(Work instructions) Look through the data that follows and work out how many lines contain the string "thumb". Nothing but that number should be given.
==================================================
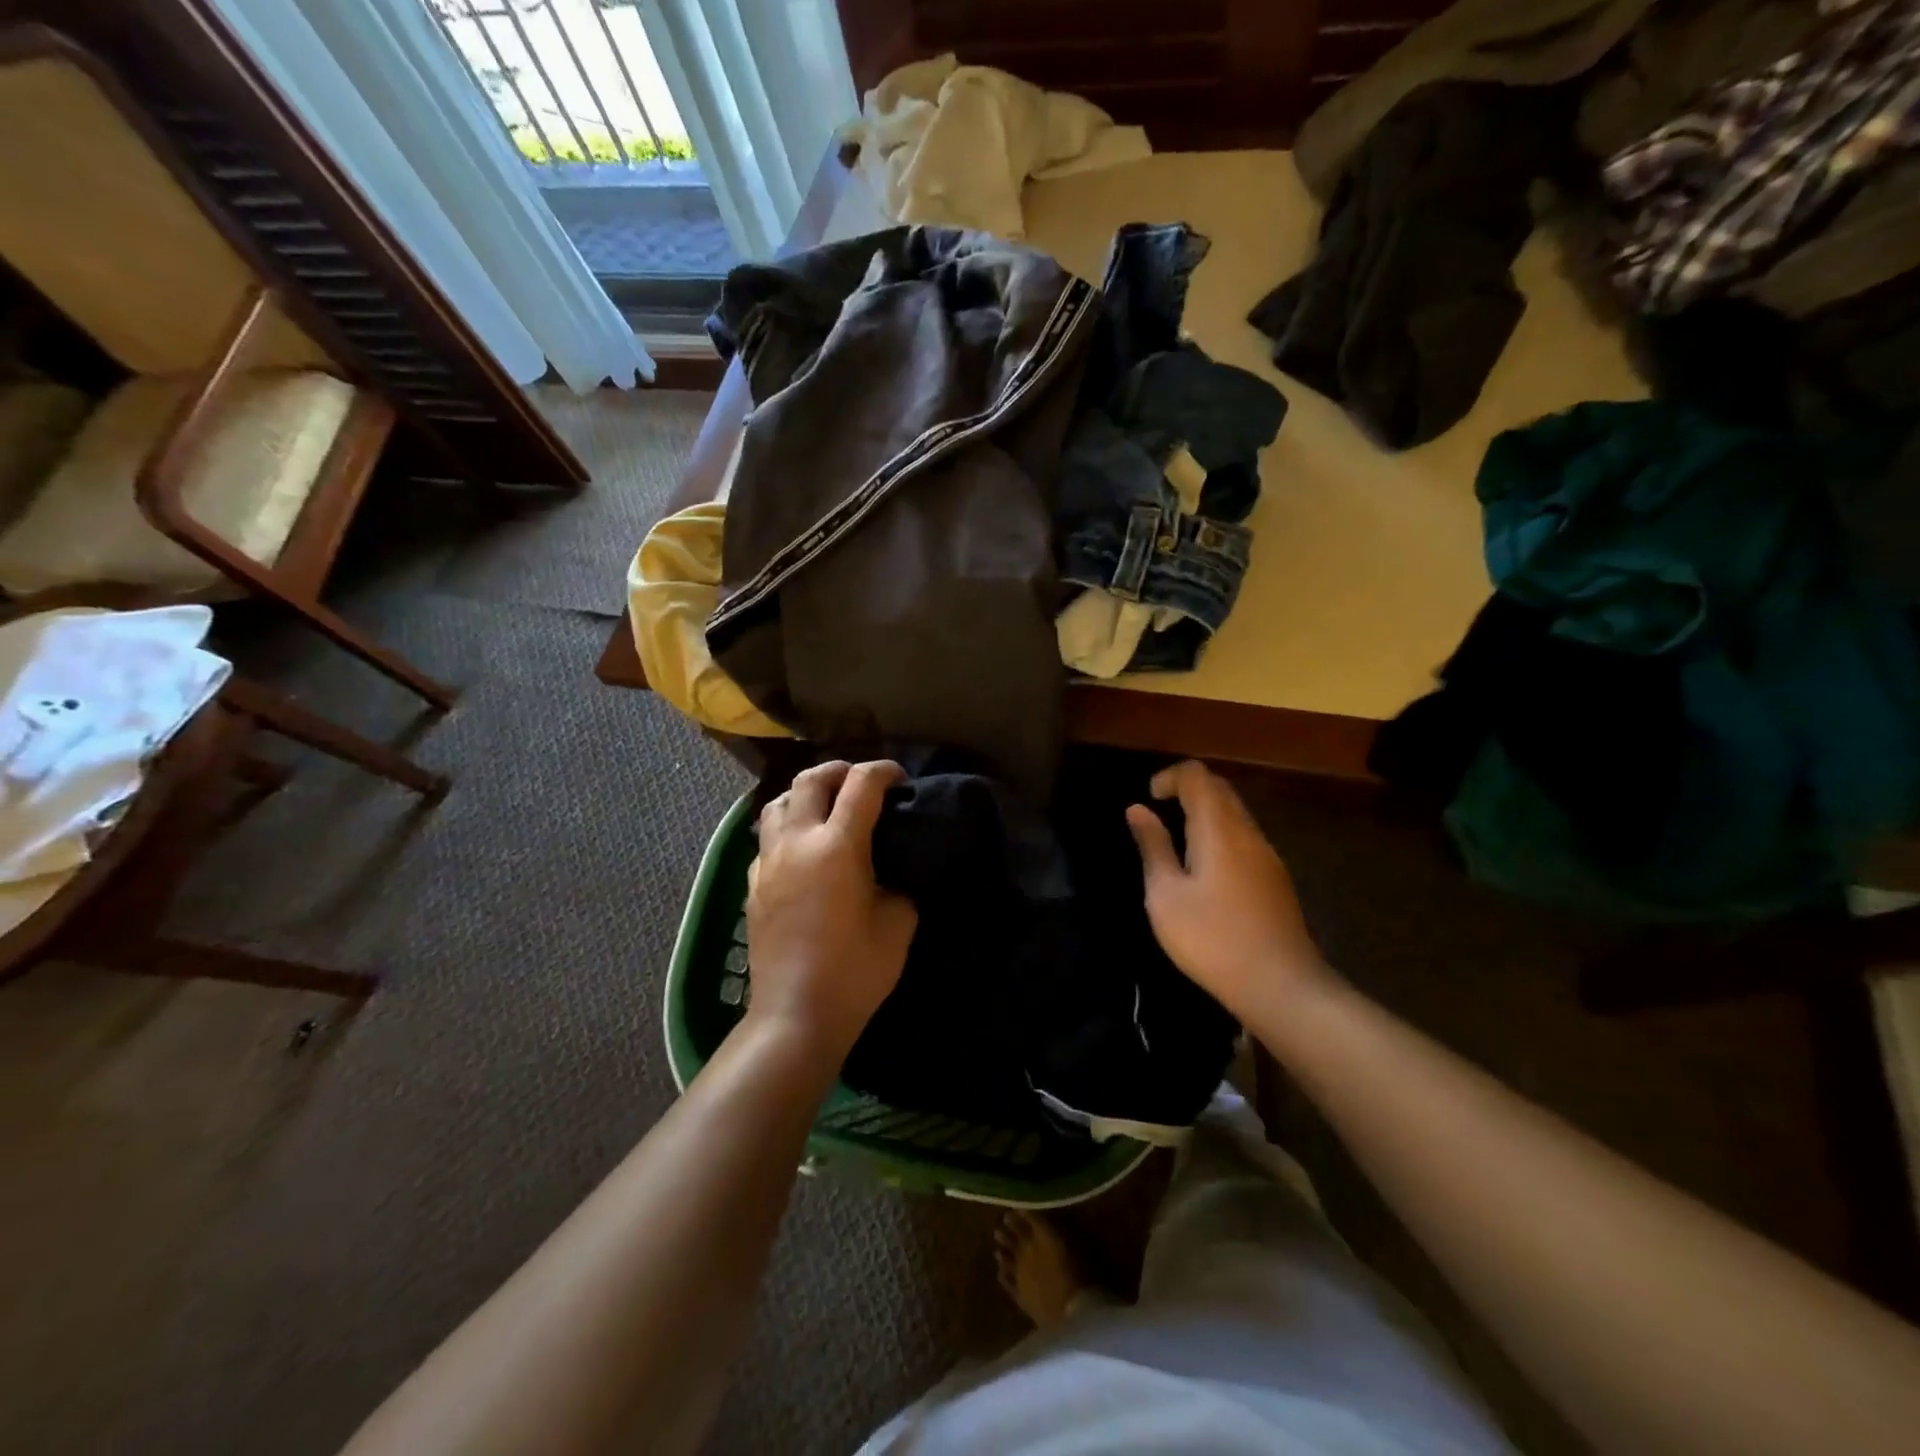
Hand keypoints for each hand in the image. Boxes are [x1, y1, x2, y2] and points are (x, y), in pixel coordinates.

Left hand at [745, 760, 917, 1062]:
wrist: (796, 1015)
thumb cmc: (855, 971)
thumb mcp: (898, 923)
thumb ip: (898, 883)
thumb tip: (890, 870)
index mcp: (838, 846)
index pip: (861, 785)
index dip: (884, 771)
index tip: (900, 778)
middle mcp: (797, 842)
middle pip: (811, 780)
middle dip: (840, 771)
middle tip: (861, 782)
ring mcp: (768, 862)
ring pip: (777, 803)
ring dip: (805, 794)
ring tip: (825, 806)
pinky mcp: (752, 884)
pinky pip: (766, 838)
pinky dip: (786, 828)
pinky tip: (801, 849)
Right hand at [1126, 760, 1328, 1020]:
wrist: (1281, 985)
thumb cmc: (1211, 940)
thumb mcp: (1166, 896)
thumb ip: (1153, 847)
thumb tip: (1138, 810)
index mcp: (1218, 829)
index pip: (1198, 776)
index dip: (1170, 776)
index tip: (1149, 798)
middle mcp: (1247, 832)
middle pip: (1220, 788)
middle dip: (1188, 789)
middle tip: (1159, 812)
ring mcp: (1267, 854)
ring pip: (1235, 812)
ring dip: (1205, 811)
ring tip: (1178, 840)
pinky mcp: (1276, 877)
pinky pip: (1245, 836)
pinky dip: (1220, 833)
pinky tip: (1206, 867)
==================================================
(Finished exercise) 8